- **Data supplied**
==========
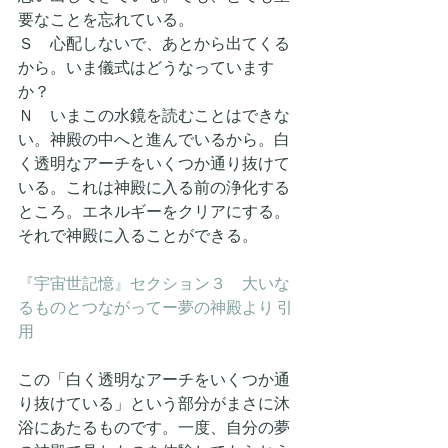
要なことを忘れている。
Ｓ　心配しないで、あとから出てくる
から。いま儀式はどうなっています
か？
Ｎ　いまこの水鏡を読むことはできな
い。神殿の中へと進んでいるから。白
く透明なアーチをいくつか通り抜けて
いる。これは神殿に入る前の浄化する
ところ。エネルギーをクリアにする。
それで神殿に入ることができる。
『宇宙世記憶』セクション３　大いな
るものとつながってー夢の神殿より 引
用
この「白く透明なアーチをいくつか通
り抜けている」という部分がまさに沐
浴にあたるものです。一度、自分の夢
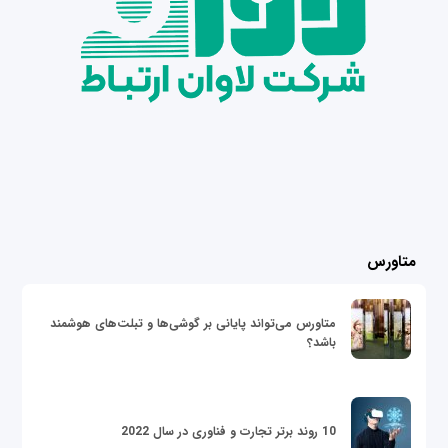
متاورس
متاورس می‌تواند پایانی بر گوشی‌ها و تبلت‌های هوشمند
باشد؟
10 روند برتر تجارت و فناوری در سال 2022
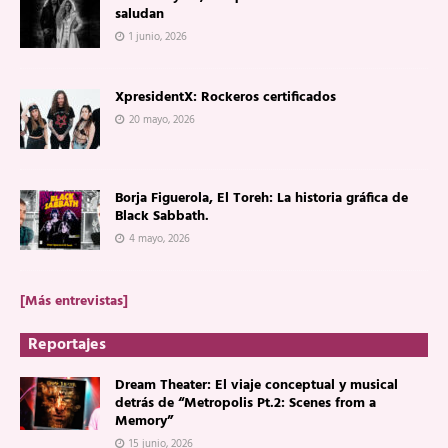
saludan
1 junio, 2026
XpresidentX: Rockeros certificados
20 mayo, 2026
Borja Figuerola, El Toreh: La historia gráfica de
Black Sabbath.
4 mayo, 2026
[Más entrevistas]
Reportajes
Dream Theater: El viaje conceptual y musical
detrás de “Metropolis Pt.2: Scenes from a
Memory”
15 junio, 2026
==========
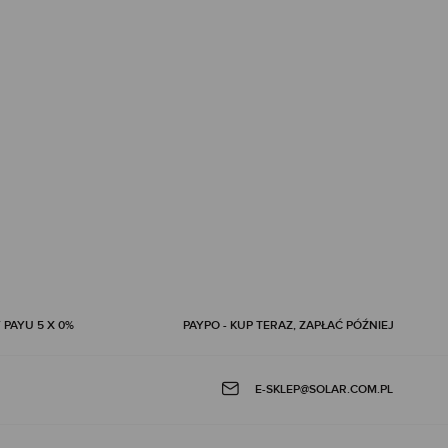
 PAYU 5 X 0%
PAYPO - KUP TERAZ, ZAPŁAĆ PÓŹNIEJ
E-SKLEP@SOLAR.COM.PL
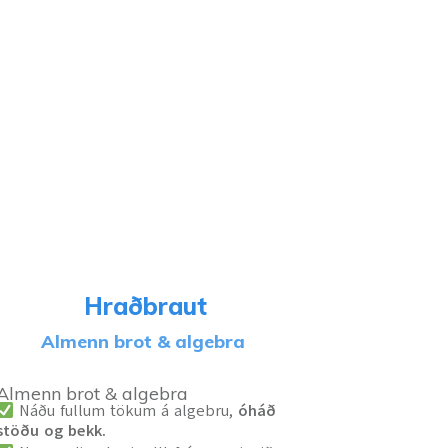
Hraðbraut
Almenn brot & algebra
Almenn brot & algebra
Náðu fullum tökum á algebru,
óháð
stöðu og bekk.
==========
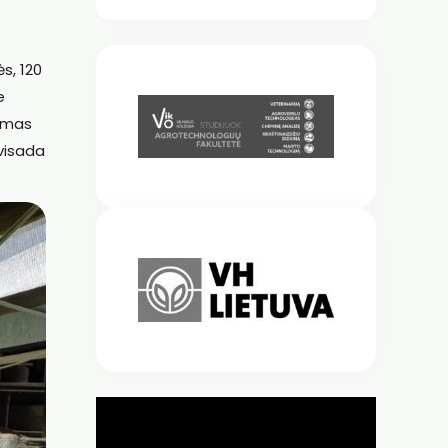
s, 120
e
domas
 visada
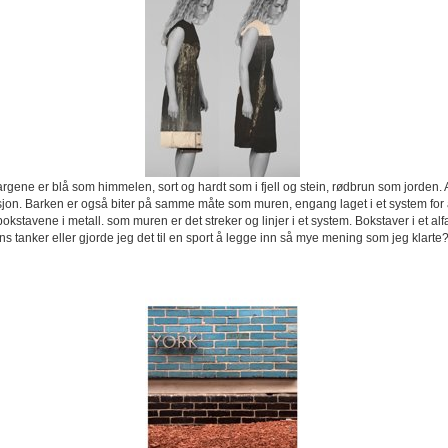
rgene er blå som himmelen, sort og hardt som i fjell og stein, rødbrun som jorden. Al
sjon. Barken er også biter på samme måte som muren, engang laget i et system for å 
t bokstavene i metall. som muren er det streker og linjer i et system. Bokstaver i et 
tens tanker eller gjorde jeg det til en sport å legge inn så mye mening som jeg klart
==========
Please change every "神殿" to "寺院" in the records from the line containing "要なことを忘れている。" through the line containing "10 روند برتر تجارت و فناوری در سال 2022", and return those lines with all else unchanged. Leave the pictures out of the answer.

要なことを忘れている。
Ｓ　心配しないで、あとから出てくる
から。いま儀式はどうなっています
か？
Ｎ　いまこの水鏡を読むことはできな
い。寺院の中へと進んでいるから。白
く透明なアーチをいくつか通り抜けて
いる。これは寺院に入る前の浄化する
ところ。エネルギーをクリアにする。
それで寺院に入ることができる。
『宇宙世記憶』セクション３　大いな
るものとつながってー夢の寺院より 引
用
この「白く透明なアーチをいくつか通
り抜けている」という部分がまさに沐
浴にあたるものです。一度、自分の夢
متاورس
متاورس می‌تواند پایانی بر گوشی‌ها و تبلت‌های هوشمند
باشد؟
10 روند برتر تجارت و فناوری در سال 2022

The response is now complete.